Source text —
Dear All,

I recently installed Spark 1.0.0 on a 10-slave dedicate cluster. However, the max input rate that the system can sustain with stable latency seems very low. I use a simple word counting workload over tweets:

theDStream.flatMap(extractWordOnePairs).reduceByKey(sumFunc).count.print

With 2s batch interval, the 10-slave cluster can only handle ~ 30,000 tweets/s (which translates to ~ 300,000 words/s). To give you a sense about the speed of a slave machine,  a single machine can handle ~ 100,000 tweets/s on a stream processing program in plain java. 

I've tuned the following parameters without seeing obvious improvement:
1. Batch interval: 1s, 2s, 5s, 10s
2. Parallelism: 1 x total num of cores, 2x, 3x 
3. StorageLevel: MEMORY_ONLY, MEMORY_ONLY_SER
4. Run type: yarn-client, standalone cluster

* My first question is: what are the max input rates you have observed on Spark Streaming? I know it depends on the workload and the hardware. But I just want to get some sense of the reasonable numbers.

* My second question is: any suggestion on what I can tune to improve the performance? I've found unexpected delays in "reduce" that I can't explain, and they may be related to the poor performance. Details are shown below

============= DETAILS =============

Below is the CPU utilization plot with 2s batch interval and 40,000 tweets/s. The latency keeps increasing while the CPU, network, disk and memory are all under utilized.

Provided entries —
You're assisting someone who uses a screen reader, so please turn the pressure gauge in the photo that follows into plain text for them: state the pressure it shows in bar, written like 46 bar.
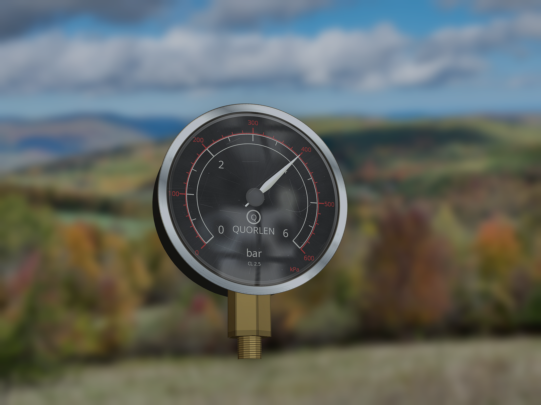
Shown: 4 bar
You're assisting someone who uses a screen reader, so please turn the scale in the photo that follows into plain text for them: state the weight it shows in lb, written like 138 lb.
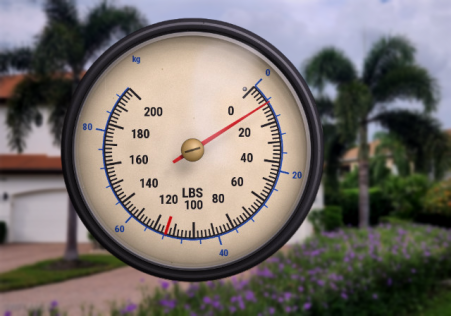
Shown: 10 lb
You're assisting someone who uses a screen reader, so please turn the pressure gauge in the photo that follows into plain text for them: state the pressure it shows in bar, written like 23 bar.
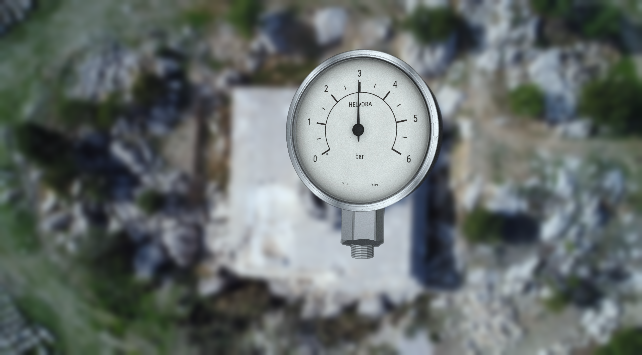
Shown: 3 bar
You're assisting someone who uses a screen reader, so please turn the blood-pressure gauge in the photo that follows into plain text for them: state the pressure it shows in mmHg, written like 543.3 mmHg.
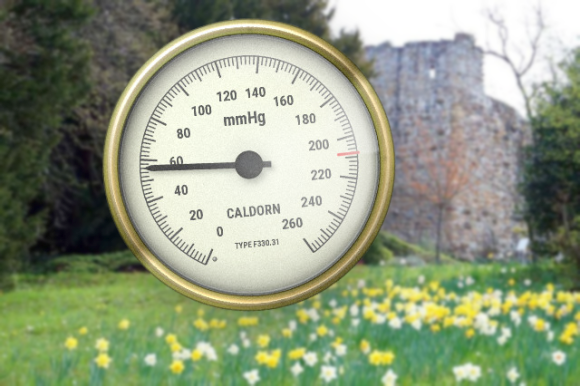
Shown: 56 mmHg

Task instructions —
1 > Print the part of the Spark Streaming post starting with "With 2s batch interval, the" and going on through "in plain java.".
2 > Output the rows starting with the line with "like 23 bar." and going on through the last line of the rows. Leave the pictures out of your answer.
The Spark Streaming post and the rows were taken from unrelated sources.

Solution set —
1 >
With 2s batch interval, the 10-slave cluster can only handle ~ 30,000 tweets/s (which translates to ~ 300,000 words/s). To give you a sense about the speed of a slave machine,  a single machine can handle ~ 100,000 tweets/s on a stream processing program in plain java.

2 >
You're assisting someone who uses a screen reader, so please turn the pressure gauge in the photo that follows into plain text for them: state the pressure it shows in bar, written like 23 bar.
Shown: 3 bar
You're assisting someone who uses a screen reader, so please turn the blood-pressure gauge in the photo that follows into plain text for them: state the pressure it shows in mmHg, written like 543.3 mmHg.
Shown: 56 mmHg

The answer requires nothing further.